Cao Xiaochun, Wang Xiao, Jin Di, Guo Xiaojie, Tang Xianchao
School of Computer Science and Technology, Tianjin University, Tianjin 300072, China; State Key Laboratory of Information Security, Institute of Information Engineering, Chinese Academy of Sciences, Beijing 100093, China.
School of Computer Science and Technology, Tianjin University, Tianjin 300072, China.
PLoS One. 2015 Mar 30;10(3):e0119171. doi: 10.1371/journal.pone.0119171. eCollection 2015.
Community detection is a fundamental problem in the analysis of complex networks. Recently, many researchers have concentrated on the detection of overlapping communities, where a vertex may belong to more than one community. However, most current methods require the number (or the size) of the communities as a priori information, which is usually unavailable in real-world networks. Thus, a practical algorithm should not only find the overlapping community structure, but also automatically determine the number of communities. Furthermore, it is preferable if this method is able to reveal the hierarchical structure of networks as well. In this work, we firstly propose a generative model that employs a nonnegative matrix factorization (NMF) formulization with a l(2,1) norm regularization term, balanced by a resolution parameter. The NMF has the nature that provides overlapping community structure by assigning soft membership variables to each vertex; the l(2,1) regularization term is a technique of group sparsity which can automatically determine the number of communities by penalizing too many nonempty communities; and hence the resolution parameter enables us to explore the hierarchical structure of networks.

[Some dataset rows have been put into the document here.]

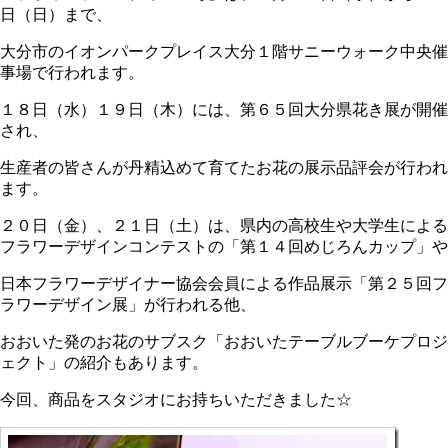
日（日）まで、
大分市のイオンパークプレイス大分１階サニーウォーク中央催
事場で行われます。
１８日（水）１９日（木）には、第６５回大分県花き展が開催
され、
生産者の皆さんが丹精込めて育てたお花の展示品評会が行われ
ます。
２０日（金）、２１日（土）は、県内の高校生や大学生による
フラワーデザインコンテストの「第１４回めじろんカップ」や
日本フラワーデザイナー協会会員による作品展示「第２５回フ
ラワーデザイン展」が行われる他、
おおいた発のお花のサブスク「おおいたテーブルブーケプロジ
ェクト」の紹介もあります。
今回、商品をスタジオにお持ちいただきました☆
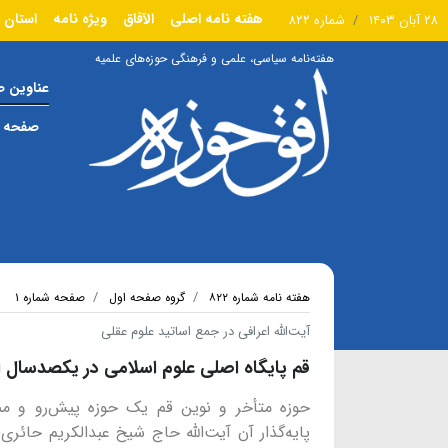
هفته نامه اصلی
الآفاق
ویژه نامه
استان 
۲۸ آبان ۱۴۰۳
شماره ۸۲۲
هفته‌نامه سیاسی، علمی و فرهنگی حوزه‌های علمیه
عناوین 
صفحه ا
هفته نامه شماره ۸۲۲
گروه صفحه اول
صفحه شماره ۱
آیت‌الله اعرافی در جمع اساتید علوم عقلی
قم پایگاه اصلی علوم اسلامی در یکصدسال ا
حوزه متأخر و نوین قم یک حوزه پیش‌رو و مم
پایه‌گذار آن آیت‌الله حاج شیخ عبدالکریم حائری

Thereafter, we derive the multiplicative update rule to learn the model parameters, and offer the proof of its correctness. Finally, we test our approach on a variety of synthetic and real-world networks, and compare it with some state-of-the-art algorithms. The results validate the superior performance of our new method.
社区检测是复杂网络分析中的一个基本问题。最近,许多研究人员专注于重叠社区的检测,其中一个顶点可能属于多个社区。然而,目前大多数方法都需要将社区的数量(或规模)作为先验信息,而这在现实世界的网络中通常是不可用的。因此,一个实用的算法不仅应该找到重叠社区结构,还应该自动确定社区的数量。此外,如果该方法还能够揭示网络的层次结构则更好。在这项工作中,我们首先提出一种生成模型,该模型采用带有l(2,1)范数正则化项的非负矩阵分解(NMF)公式化,并由一个分辨率参数进行平衡。NMF的本质是通过为每个顶点分配软隶属度变量来提供重叠社区结构;l(2,1)正则化项是一种组稀疏技术,它可以通过惩罚过多的非空社区来自动确定社区的数量;因此,分辨率参数使我们能够探索网络的层次结构。此后,我们推导了用于学习模型参数的乘法更新规则,并给出了其正确性的证明。最后,我们在各种合成网络和现实世界网络上测试了我们的方法,并将其与一些最先进的算法进行了比较。结果验证了我们新方法的优越性能。